We slogged along for a good half hour that way, dropping down and down through the hemlock forest, the hush of the river to the right our only constant.
“Dean!” Pia cried, exhaustion in her voice. “Where are you?”
We stopped and listened to our ragged breathing and Simone’s wordless howling. Rain banged down on us. We looked like savages. I remembered something Richard had shot back to me one day as I complained about something stupid like a parking ticket: Pain and suffering is simply the human condition, didn’t you know that, Wini?
I yelled Dean’s name. Nothing.
Pia bent over to catch her breath, pale and shivering in just her athletic bra and shorts. “We are so royally motherfucking fucked.” Her wound did not look good, the edges whitish and swollen as the rain diluted the blood into orangey rivulets down her arm and legs. Rachel gazed blankly into Pia’s back, hair hanging in her face like a lunatic.
Dean’s shape came into view, a fierce apparition out of the fog. Deep furrows darkened his cheeks, his hooded eyes sunken in their sockets.
“Slow down, Dean, please! We can’t go so fast,” I said. “We’re hurt. All of us.”
He stared at me too long. I couldn’t read him, and my heart sped up. He took a wide stance in the mud, and though he was slight, I considered his bestial strength; every muscle tensed and full of unknowable resolve. One hand clutched the bow to his chest as the other reached up toward the quiver, his fingers grazing the arrows as if to count them. Three remained.
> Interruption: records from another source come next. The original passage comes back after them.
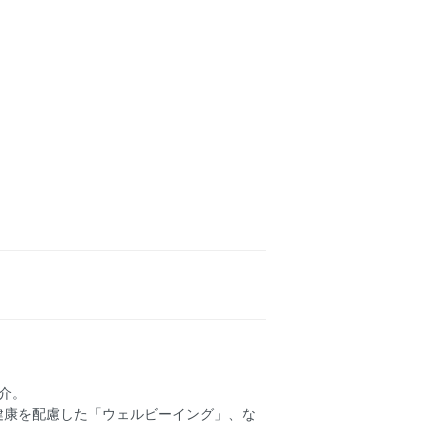
介。
健康を配慮した「ウェルビーイング」、な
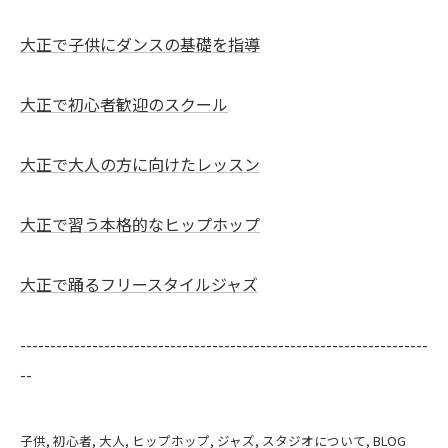
大正で子供にダンスの基礎を指導
大正で初心者歓迎のスクール
大正で大人の方に向けたレッスン
大正で習う本格的なヒップホップ
大正で踊るフリースタイルジャズ
--------------------------------------------------------------------
--
子供
初心者
大人
ヒップホップ
ジャズ
スタジオについて
BLOG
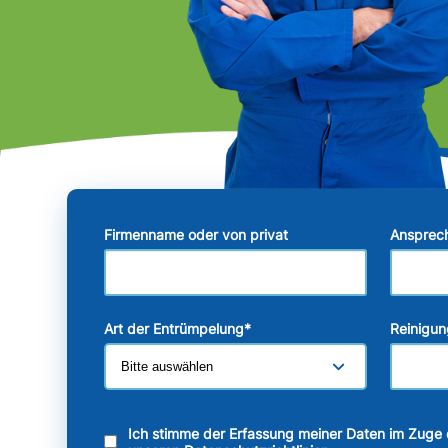
Firmenname oder von privat
Ansprec
Art der Entrümpelung
*
Reinigun
Ich stimme der Erfassung meiner Daten im Zuge 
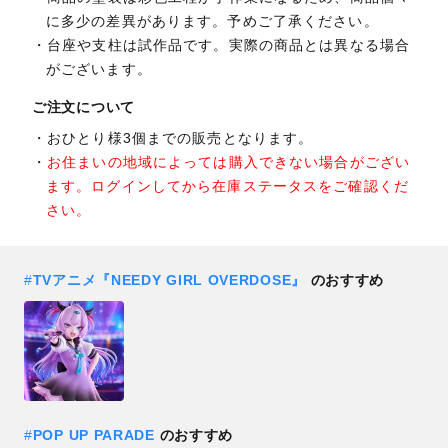
に多少の差異があります。予めご了承ください。
台座や支柱は試作品です。実際の商品とは異なる場合
がございます。
ご注文について
おひとり様3個までの販売となります。
お住まいの地域によっては購入できない場合がござい
ます。ログインしてから在庫ステータスをご確認くだ
さい。
#
TVアニメ『NEEDY GIRL OVERDOSE』
のおすすめ
#
POP UP PARADE
のおすすめ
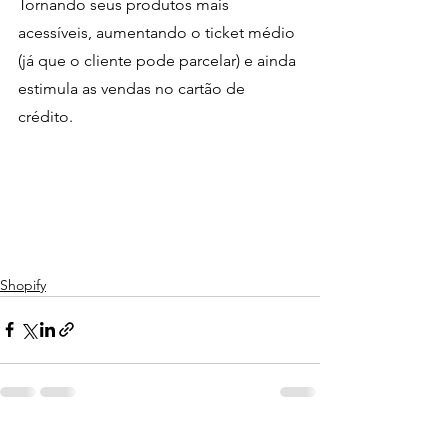
Tornando seus produtos mais 
acessíveis, aumentando o ticket médio 
(já que o cliente pode parcelar) e ainda 
estimula as vendas no cartão de 
crédito.
Shopify
Ver tudo
Posts recentes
“You took raft,” he signed in clipped, slicing gestures.
I didn’t like the look of his face. A wave of nausea hit me, and I steadied myself against a branch. “He’s asking why we took the raft.”
“Jesus,” Pia whispered hoarsely.
How could I have forgotten my promise to him? “We had to,” I breathed.
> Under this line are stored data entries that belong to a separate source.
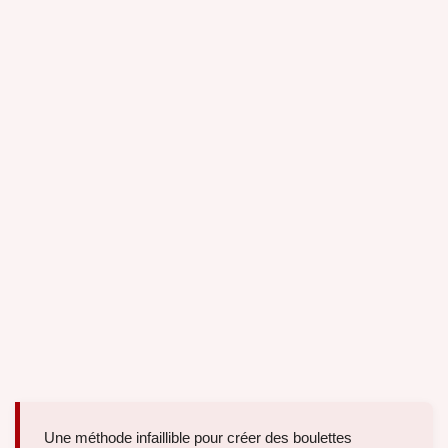
Une méthode infaillible pour créer des boulettes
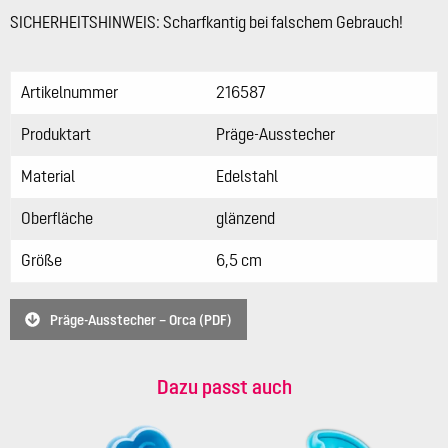
SICHERHEITSHINWEIS: Scharfkantig bei falschem Gebrauch!
Artikelnummer
216587
Produktart
Präge-Ausstecher
Material
Edelstahl
Oberfläche
glänzend
Größe
6,5 cm
Präge-Ausstecher – Orca (PDF)
Dazu passt auch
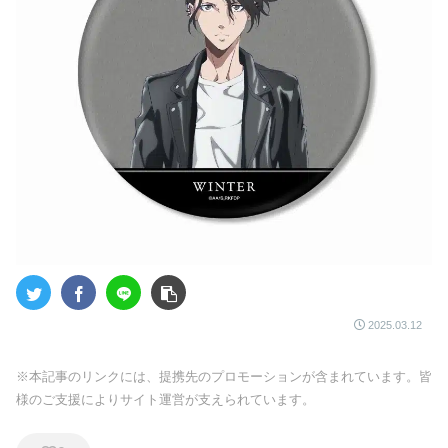
2025.03.12
※本記事のリンクには、提携先のプロモーションが含まれています。皆
様のご支援によりサイト運営が支えられています。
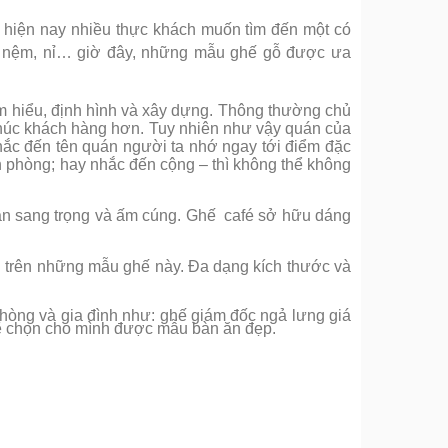
 hiện nay nhiều thực khách muốn tìm đến một có
da, nệm, nỉ… giờ đây, những mẫu ghế gỗ được ưa
ìm hiểu, định hình và xây dựng. Thông thường chủ
 khúc khách hàng hơn. Tuy nhiên như vậy quán của
hắc đến tên quán người ta nhớ ngay tới điểm đặc
n phòng; hay nhắc đến cộng – thì không thể không
ần sang trọng và ấm cúng. Ghế café sở hữu dáng
ồi trên những mẫu ghế này. Đa dạng kích thước và
hòng và gia đình như: ghế giám đốc ngả lưng giá
sẽ chọn cho mình được mẫu bàn ăn đẹp.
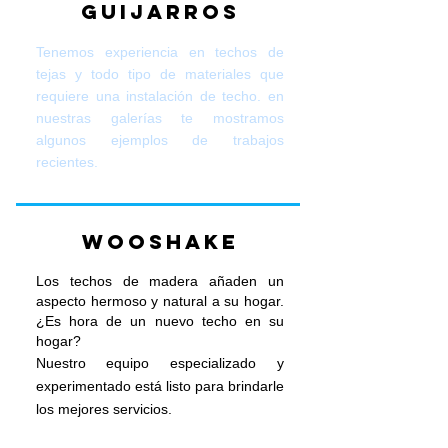
Guijarros
Tenemos experiencia en techos de
tejas y todo tipo de materiales que
requiere una instalación de techo. en
nuestras galerías te mostramos
algunos ejemplos de trabajos
recientes.
Wooshake
Los techos de madera añaden un
aspecto hermoso y natural a su hogar.
¿Es hora de un nuevo techo en su
hogar?
Nuestro
equipo especializado y
experimentado está listo para brindarle
los mejores servicios.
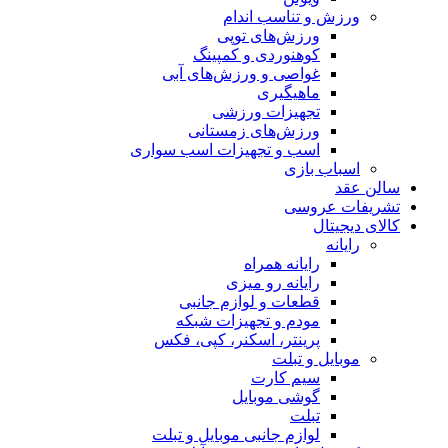
ب اندام
ای توپی
دی و کمپینگ
و ورزش‌های آبی
ری
ت ورزشی
ای زمستانی
تجهیزات اسب سواری
همراه
رو میزی
و لوازم جانبی
 تجهیزات شبکه
، اسکنر، کپی، فکس
ارت
وبایل
انبی موبایل و تبلت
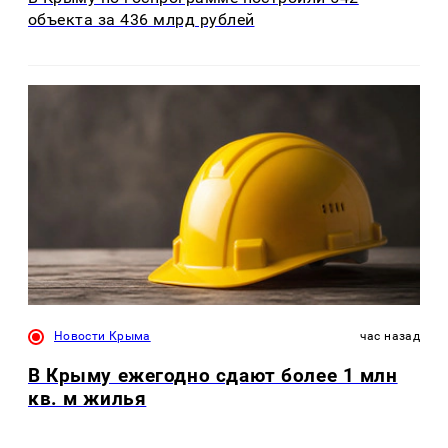
объекта за 436 млрд рублей
Новости Крыма
час назад
В Крыму ежегодно сдают более 1 млн
кв. м жилья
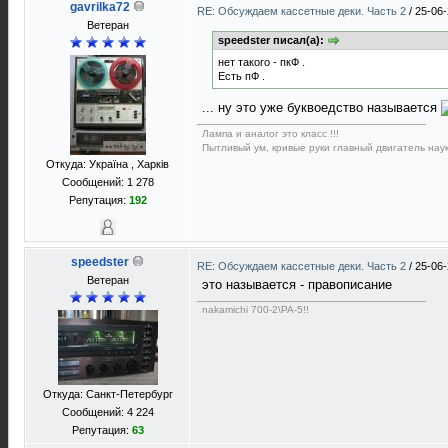
gavrilka72
RE: Обсуждаем кассетные деки. Часть 2
/
25-06-
Ветеран
speedster писал(а):
нет такого - пкФ .
Есть пФ .
... ну это уже буквоедство называется
Лампа и аналог это класс !!!
Пытливый ум, кривые руки главный двигатель наук
Откуда: Україна , Харків
Сообщений: 1 278
Репутация:
192
speedster
RE: Обсуждаем кассетные деки. Часть 2
/
25-06-
Ветеран
это называется - правописание
nakamichi 700-2\PA-5!!
Откуда: Санкт-Петербург
Сообщений: 4 224
Репутация:
63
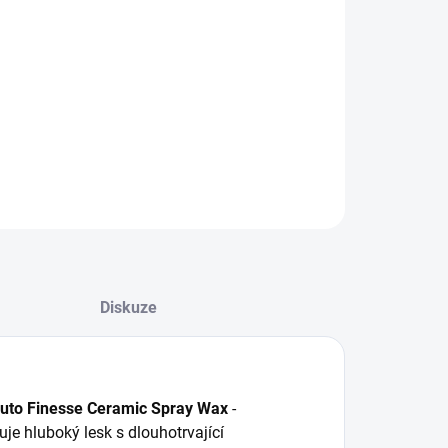
:
−
+
Přidat do košíku
 Finesse Ceramic Spray Wax (500 ml) – Keramický vosk ve
ji pro dlouhotrvající ochranu a lesk
ILNÍ INFORMACE
ZEPTAT SE
HLÍDAT
Diskuze
uto Finesse Ceramic Spray Wax
-
e hluboký lesk s dlouhotrvající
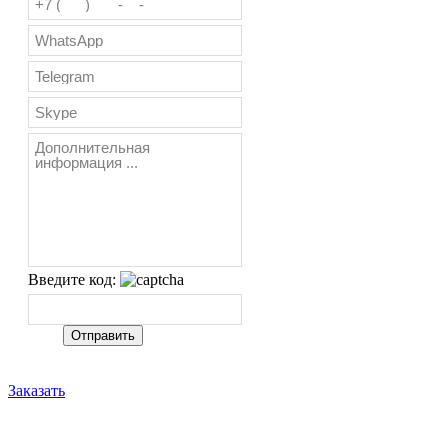
Введите код:
Заказать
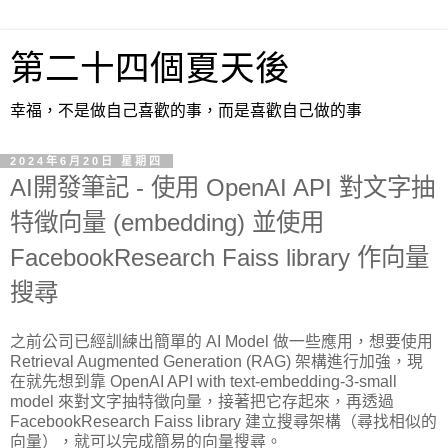
第二十四個夏天後
幸福，不是做自己喜歡的事，而是喜歡自己做的事
2024年6月20日 星期四
AI開發筆記 - 使用 OpenAI API 對文字抽
特徵向量 (embedding) 並使用
FacebookResearch Faiss library 作向量
搜尋
之前公司已經訓練出簡單的 AI Model 做一些應用，想要使用
Retrieval Augmented Generation (RAG) 架構進行加強，現
在就先想到靠 OpenAI API with text-embedding-3-small
model 來對文字抽特徵向量，接著把它存起來，再透過
FacebookResearch Faiss library 建立搜尋架構（尋找相似的
向量），就可以完成簡易的向量搜尋。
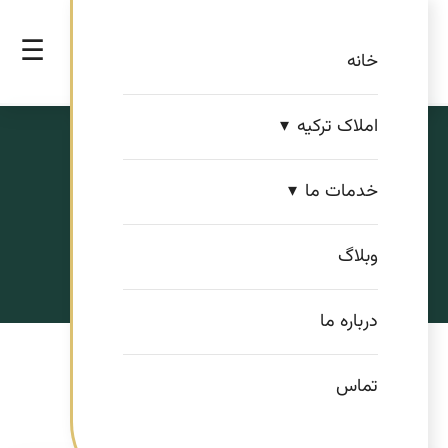
☰
خانه
املاک ترکیه
آی هومز
خدمات ما
مشاور املاک ایرانی در ترکیه
وبلاگ
درباره ما
تماس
“My raft,” he signed, pounding himself in the chest with the sign for “my.”
Rachel stared at nothing: the seething rain, the haunted woods. “I made her do it, Dean. I was the one who—”
“No glass circles,” he signed, close to her face. “Dangerous.”
“He says he knows you can’t see,” I said.
Rachel breathed heavily in the humid air. A big welt had risen up close to her right eye and festered there. “The thing is, Dean, Pia and me, we got scared. Haven’t you ever been scared? Really terrified?”
Pia had begun to weep, her warrior-woman persona in abeyance. “We’re sorry we took your raft, and that it got wrecked.”
Expressionless, he watched her cry. “Scared is weak,” he signed. “No help in scared.”
With a look of disgust, he turned away from us and pushed into the gloom, but we saw that he had begun to pick his way more carefully, so we were able to track him through the phantom pines. Often his body would vanish in the fog, so we followed the bow he wore strapped to his back, which bobbed ahead of us, until we passed through the scrub pines and found ourselves in scummy water up to our shins. The fog settled thigh-deep, and we saw we were walking in some kind of bog, one in a series of sumps plugged up by beaver dams bristling with thatches of sticks chewed into points.
“Hold on, everybody,” I said. Rachel bumped into Pia, who stopped and turned to me. Dean’s face floated in the mist. “Dean, where are we going? Do you know?”